コーヒーブレイク
サダノブが美人と接点を持ち始めていた頃、ここは畠山家のリビング。
母と妹がお茶をすすっている。
「気付いたかなぁ、お兄ちゃん?」
妹が尋ねれば
「どうかなぁ…そっち方面は、朴念仁だから。」
母がニコニコしながら答え
「「そうなのよねぇ…。」」
二人して、深いため息をつく。
「とりあえず、持たせた紙袋の意味を理解してくれれば…」
妹が半目になり
「無理ね。」
母も半目になる。
サダノブの手に持っている深緑の紙袋には「Les Macarons Parisiens」の文字が躍っている。
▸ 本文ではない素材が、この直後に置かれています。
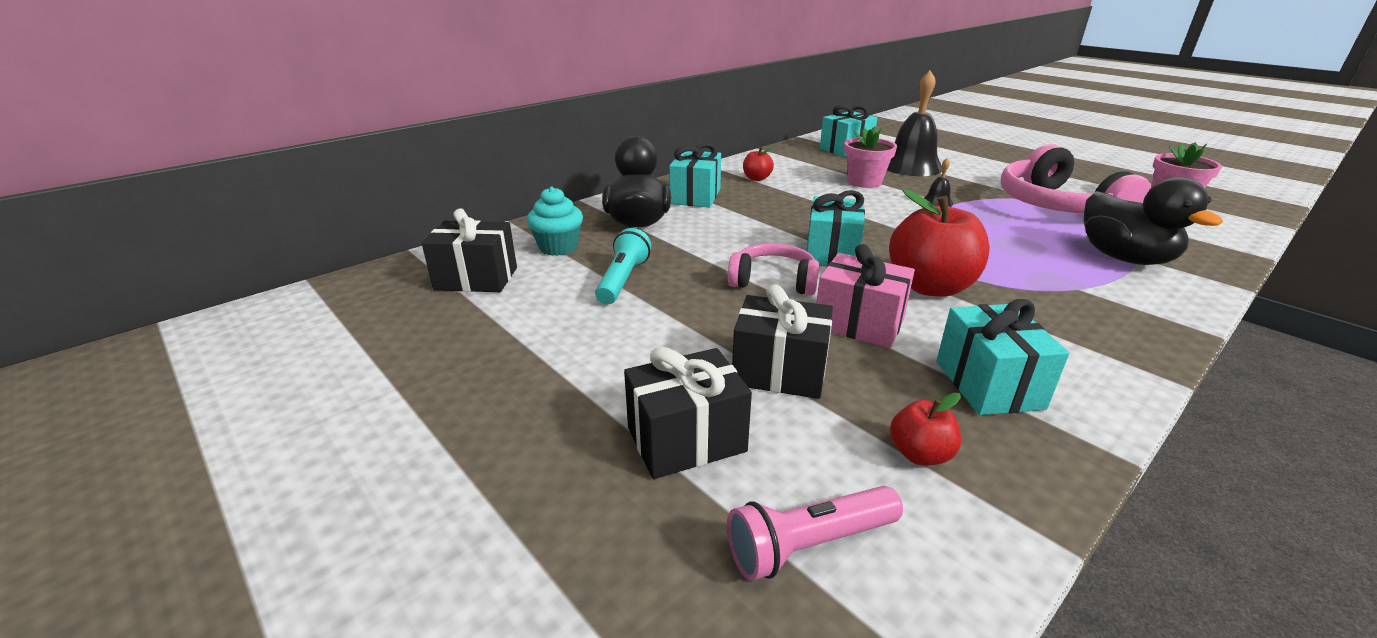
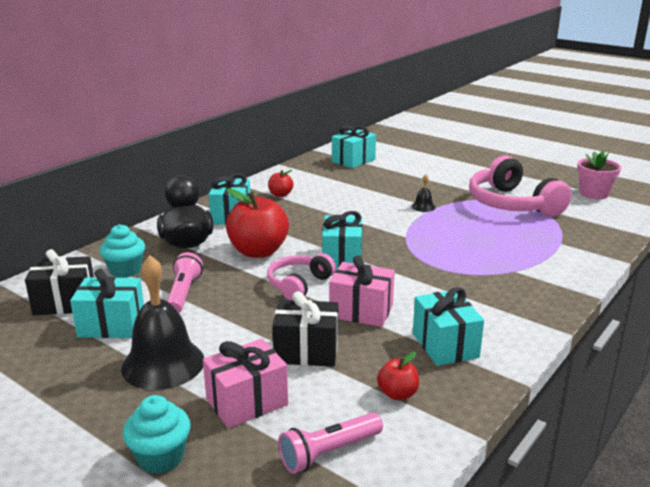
camera: 10 degrees left, 5 degrees down
(525, 311) = (112, 325): none -> turquoise gift
(544, 515) = (160, 457): none -> turquoise cupcake
(623, 280) = (183, 293): turquoise flashlight -> pink flashlight
(686, 439) = (247, 402): black gift -> pink gift
(773, 281) = (299, 284): pink headphones -> pink headphones turned 60 degrees counterclockwise
(864, 182) = (368, 192): pink flower pot -> none
(911, 166) = (405, 174): black bell -> black bell (163, 364)
(930, 287) = (413, 279): red apple -> red apple (258, 251)
(1124, 258) = (550, 244): black duck -> none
「まったく、どこであんなに恋愛音痴を拗らせたかなぁ~。」
妹が湯呑みを起き、後頭部へ腕を回す。
「あら、あんたが『私、お兄ちゃんのお嫁さんになるぅ!』とか言って大騒ぎしたのがきっかけよ♪」
「!!!」
お母さんニコニコ、顔から火が出るのではと思われるほど赤面する妹。
「じょ、冗談よね?」
赤面したまま母に問い返す妹。
「さぁ~て、どうでしょう?」
悪戯っぽく笑う母。
「も、もぉ~!」
吃る妹、心に秘めていた物が露骨に発露し混乱気味になっている。
「まぁ、あんたも男同士を拗らせた原因がそれなんだから、仕方ないでしょ?」
軽く停めを打つ母に大人しく頷く妹。
「しかし、アカリちゃんも物好きよねぇ。」
左頬に手を当て困った顔をする母。
「そお?私は、アカリお姉ちゃんなら大歓迎だけど…。」
自分から話題が剃れたので、急に元気になるゲンキンな妹。
「朴念仁に変人さん…」
湯呑みをおいて指を曲げる母
「変人言うなし!」
変人に反応する妹
「よくもまぁ、こんな拗らせ兄妹の相手をする気になったものよねぇ。」
頬杖をつく母
「あら、それは大丈夫よ、お母様。」
両手を胸の前で合わせ、お目々キラキラ(当社比2倍!)の妹
「その時は、男同士を卒業して女同士に引っ越します!」
声高らかに宣言する妹…しかも、オペラ俳優顔負けのすんばらしい所作を共なって!
「はいはい。」
そんな娘を満足そうに眺める母親であった。